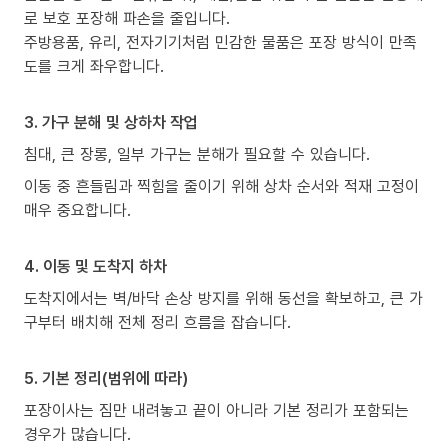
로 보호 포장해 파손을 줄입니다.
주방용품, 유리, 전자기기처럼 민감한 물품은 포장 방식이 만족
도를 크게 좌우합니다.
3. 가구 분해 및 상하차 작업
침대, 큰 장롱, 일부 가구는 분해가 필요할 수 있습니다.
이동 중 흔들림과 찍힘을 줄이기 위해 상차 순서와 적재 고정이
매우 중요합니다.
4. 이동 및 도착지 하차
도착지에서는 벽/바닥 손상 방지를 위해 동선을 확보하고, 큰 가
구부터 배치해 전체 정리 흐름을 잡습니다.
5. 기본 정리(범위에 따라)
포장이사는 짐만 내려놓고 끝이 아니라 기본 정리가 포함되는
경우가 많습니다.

┄┄┄┄┄┄┄┄┄┄

● **WORK REQUIRED**: Return the listing verbatim, pictures omitted.

● **COMPLETED TASK**:
로 보호 포장해 파손을 줄입니다.
주방용품, 유리, 전자기기처럼 민감한 물품은 포장 방식이 만족
도를 크게 좌우합니다.
3. 가구 분해 및 상하차 작업
침대, 큰 장롱, 일부 가구는 분해가 필요할 수 있습니다.
이동 중 흔들림과 찍힘을 줄이기 위해 상차 순서와 적재 고정이
매우 중요합니다.
4. 이동 및 도착지 하차
도착지에서는 벽/바닥 손상 방지를 위해 동선을 확보하고, 큰 가
구부터 배치해 전체 정리 흐름을 잡습니다.
5. 기본 정리(범위에 따라)
포장이사는 짐만 내려놓고 끝이 아니라 기본 정리가 포함되는
경우가 많습니다.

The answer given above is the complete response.